WHAT IS REQUIRED: Tally every line in the following material that has the word "Mandel" in it, and answer with that figure alone.
########
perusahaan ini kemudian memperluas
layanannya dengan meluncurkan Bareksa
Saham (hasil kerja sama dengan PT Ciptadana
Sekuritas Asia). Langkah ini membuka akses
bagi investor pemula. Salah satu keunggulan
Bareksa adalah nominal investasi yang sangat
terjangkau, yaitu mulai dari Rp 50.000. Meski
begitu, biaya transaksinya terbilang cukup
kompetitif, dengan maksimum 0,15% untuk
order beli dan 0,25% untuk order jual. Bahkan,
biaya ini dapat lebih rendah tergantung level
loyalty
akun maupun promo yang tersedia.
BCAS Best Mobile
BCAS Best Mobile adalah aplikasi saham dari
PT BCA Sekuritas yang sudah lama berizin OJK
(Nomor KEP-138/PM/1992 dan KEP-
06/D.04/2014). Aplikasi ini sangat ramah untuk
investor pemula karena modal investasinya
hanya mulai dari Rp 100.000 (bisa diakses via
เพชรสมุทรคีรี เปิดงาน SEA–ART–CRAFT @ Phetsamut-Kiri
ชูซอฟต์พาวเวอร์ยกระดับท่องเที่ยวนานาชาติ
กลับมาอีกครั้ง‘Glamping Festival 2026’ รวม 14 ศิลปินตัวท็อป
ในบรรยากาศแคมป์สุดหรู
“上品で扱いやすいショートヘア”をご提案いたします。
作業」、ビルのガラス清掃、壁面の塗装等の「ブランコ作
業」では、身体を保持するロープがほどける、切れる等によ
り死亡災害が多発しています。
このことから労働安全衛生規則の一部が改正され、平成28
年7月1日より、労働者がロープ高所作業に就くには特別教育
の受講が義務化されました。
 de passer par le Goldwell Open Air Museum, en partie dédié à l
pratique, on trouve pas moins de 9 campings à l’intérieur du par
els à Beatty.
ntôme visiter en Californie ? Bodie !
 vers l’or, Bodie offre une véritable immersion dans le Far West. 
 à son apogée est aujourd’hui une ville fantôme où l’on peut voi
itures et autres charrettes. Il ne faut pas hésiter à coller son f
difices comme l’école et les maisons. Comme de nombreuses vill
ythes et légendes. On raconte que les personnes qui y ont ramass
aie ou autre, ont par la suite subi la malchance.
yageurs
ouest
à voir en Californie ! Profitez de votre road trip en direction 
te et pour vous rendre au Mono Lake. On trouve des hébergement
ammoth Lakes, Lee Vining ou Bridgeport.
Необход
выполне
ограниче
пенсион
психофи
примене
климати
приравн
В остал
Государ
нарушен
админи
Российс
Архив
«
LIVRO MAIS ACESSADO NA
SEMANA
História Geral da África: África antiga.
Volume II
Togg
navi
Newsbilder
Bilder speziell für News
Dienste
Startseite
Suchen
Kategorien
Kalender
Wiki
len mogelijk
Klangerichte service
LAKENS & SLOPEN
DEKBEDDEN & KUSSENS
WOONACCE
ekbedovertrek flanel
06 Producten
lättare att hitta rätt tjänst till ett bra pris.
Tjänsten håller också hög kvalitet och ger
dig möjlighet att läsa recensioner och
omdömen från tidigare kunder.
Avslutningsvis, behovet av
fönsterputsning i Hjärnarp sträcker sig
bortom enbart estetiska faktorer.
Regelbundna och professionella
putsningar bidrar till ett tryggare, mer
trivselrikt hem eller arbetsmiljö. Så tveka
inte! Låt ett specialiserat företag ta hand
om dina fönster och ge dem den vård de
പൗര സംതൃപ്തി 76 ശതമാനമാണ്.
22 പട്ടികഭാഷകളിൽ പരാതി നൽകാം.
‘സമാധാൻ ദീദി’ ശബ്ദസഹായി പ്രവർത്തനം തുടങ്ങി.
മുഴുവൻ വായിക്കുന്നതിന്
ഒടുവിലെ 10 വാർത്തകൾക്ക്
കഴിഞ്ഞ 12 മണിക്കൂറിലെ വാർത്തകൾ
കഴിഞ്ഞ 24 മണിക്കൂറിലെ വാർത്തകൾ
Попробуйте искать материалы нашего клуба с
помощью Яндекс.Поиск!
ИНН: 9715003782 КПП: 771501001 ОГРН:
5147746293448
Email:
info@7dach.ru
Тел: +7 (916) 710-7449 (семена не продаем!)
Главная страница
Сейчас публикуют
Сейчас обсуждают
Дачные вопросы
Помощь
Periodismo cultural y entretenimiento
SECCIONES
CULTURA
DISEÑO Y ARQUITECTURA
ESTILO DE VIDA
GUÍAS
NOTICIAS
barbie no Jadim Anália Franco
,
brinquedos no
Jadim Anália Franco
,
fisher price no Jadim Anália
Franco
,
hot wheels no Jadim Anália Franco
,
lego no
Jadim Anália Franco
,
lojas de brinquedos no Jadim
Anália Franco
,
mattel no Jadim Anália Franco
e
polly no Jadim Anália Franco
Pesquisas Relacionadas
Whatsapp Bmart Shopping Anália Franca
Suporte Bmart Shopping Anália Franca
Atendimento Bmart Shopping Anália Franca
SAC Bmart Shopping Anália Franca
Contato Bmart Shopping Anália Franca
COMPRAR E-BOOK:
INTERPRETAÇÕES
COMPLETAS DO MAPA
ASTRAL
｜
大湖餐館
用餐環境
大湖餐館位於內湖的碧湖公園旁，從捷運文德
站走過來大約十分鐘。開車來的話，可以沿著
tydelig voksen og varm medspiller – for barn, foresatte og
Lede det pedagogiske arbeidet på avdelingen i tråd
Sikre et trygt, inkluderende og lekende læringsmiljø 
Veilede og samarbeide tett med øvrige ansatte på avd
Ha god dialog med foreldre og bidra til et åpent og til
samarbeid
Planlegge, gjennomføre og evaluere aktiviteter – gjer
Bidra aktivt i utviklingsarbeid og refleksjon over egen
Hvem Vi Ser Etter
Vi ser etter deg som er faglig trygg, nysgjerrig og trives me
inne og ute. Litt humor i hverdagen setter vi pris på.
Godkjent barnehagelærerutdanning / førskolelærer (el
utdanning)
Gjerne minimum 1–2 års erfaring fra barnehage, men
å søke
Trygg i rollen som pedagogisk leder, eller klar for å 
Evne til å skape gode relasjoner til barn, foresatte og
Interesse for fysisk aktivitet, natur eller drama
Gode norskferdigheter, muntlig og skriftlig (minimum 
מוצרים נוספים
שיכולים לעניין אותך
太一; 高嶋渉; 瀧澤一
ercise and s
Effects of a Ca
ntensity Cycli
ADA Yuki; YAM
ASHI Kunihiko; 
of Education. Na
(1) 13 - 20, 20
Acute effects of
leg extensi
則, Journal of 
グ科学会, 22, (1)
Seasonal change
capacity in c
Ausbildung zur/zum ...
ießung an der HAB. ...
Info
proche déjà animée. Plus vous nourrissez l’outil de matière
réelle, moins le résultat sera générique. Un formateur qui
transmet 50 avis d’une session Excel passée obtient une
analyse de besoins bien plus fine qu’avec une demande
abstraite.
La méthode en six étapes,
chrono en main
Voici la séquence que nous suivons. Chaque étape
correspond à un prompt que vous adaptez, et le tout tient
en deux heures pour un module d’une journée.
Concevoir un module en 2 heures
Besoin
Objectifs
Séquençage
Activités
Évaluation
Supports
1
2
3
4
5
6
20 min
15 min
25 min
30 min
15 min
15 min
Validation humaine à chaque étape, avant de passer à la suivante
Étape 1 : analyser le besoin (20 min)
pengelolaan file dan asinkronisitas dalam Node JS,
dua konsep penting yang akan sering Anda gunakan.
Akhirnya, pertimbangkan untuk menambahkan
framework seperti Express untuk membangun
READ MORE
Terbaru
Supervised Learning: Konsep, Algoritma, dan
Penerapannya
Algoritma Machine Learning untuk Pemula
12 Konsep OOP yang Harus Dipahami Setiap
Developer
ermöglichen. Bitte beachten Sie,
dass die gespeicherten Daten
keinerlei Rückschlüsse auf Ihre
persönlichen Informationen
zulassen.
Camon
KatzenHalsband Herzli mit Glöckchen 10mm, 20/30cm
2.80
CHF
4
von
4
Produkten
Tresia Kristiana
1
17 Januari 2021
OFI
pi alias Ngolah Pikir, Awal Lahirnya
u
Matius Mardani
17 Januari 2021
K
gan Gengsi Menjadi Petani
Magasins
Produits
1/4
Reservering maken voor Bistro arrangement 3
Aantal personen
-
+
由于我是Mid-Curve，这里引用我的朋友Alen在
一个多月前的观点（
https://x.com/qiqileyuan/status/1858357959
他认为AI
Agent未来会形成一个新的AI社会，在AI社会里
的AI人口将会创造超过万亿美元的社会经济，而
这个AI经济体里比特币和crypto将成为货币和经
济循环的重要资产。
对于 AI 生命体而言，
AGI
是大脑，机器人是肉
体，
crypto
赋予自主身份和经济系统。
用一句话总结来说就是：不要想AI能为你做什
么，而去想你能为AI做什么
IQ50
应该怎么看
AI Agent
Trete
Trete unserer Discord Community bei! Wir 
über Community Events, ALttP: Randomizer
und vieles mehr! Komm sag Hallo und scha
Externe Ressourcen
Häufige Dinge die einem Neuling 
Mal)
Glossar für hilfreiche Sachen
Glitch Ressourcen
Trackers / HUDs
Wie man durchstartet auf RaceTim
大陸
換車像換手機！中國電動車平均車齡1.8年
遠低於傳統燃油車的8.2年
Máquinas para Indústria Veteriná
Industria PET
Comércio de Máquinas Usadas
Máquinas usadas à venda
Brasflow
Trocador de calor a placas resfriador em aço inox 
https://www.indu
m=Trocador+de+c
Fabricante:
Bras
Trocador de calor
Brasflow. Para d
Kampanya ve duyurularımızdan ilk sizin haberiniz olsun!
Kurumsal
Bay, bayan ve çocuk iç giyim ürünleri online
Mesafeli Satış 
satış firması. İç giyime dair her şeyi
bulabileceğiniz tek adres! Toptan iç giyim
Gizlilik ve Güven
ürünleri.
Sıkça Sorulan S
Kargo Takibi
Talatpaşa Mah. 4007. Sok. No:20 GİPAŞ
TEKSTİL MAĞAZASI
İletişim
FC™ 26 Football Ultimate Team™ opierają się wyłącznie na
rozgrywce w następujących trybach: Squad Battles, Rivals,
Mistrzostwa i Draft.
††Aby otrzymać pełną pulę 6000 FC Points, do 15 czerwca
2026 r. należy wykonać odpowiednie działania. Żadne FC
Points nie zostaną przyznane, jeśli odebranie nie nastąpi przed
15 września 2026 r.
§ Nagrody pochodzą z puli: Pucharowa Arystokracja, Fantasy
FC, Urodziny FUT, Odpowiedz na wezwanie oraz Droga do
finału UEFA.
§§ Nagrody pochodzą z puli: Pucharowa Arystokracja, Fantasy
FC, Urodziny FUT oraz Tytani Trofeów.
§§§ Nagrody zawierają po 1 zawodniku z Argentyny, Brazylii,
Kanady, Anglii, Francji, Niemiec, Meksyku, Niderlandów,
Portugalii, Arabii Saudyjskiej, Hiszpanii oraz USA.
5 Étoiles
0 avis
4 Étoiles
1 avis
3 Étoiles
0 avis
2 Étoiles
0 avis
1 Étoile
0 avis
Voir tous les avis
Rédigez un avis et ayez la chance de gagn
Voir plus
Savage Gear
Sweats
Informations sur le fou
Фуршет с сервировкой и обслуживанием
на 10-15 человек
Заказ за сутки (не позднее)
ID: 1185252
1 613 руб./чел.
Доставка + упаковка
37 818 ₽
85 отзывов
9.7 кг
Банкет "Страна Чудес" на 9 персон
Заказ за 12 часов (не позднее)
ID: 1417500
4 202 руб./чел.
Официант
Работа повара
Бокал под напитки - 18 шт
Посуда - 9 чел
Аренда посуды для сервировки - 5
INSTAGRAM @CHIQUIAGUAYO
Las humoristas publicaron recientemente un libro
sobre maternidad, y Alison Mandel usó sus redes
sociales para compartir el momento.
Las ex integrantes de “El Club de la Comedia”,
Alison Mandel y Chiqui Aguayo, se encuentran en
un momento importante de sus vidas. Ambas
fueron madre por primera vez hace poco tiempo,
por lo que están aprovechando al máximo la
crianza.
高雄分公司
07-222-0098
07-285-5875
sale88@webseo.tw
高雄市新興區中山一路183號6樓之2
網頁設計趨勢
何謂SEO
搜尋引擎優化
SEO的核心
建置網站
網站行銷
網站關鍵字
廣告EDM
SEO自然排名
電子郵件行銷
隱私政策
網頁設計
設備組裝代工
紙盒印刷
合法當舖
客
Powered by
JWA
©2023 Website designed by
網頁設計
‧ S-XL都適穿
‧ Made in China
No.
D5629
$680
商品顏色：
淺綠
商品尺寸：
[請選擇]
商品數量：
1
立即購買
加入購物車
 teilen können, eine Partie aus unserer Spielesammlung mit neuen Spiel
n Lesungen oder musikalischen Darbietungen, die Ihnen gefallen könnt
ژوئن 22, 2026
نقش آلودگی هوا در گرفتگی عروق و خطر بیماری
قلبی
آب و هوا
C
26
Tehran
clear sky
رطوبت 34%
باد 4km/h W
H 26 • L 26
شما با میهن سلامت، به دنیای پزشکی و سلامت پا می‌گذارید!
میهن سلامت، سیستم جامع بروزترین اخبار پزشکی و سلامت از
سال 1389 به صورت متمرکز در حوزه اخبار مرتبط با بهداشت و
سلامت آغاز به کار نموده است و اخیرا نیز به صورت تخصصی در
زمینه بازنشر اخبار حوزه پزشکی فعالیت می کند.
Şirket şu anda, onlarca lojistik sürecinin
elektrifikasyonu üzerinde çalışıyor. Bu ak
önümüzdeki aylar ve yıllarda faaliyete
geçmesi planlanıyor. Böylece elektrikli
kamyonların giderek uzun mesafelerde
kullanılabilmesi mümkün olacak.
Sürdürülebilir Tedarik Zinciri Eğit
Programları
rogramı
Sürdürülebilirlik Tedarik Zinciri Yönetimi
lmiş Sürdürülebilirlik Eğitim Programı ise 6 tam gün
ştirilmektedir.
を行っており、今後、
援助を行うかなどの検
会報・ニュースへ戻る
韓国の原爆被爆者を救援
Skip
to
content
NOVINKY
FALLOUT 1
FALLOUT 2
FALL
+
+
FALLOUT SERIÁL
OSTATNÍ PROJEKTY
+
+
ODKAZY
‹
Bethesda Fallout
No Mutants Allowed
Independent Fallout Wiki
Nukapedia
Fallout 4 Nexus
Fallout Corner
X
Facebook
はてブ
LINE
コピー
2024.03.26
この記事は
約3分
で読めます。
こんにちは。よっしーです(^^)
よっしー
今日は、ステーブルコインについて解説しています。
########
SOLUTION TO THIS PROBLEM: 2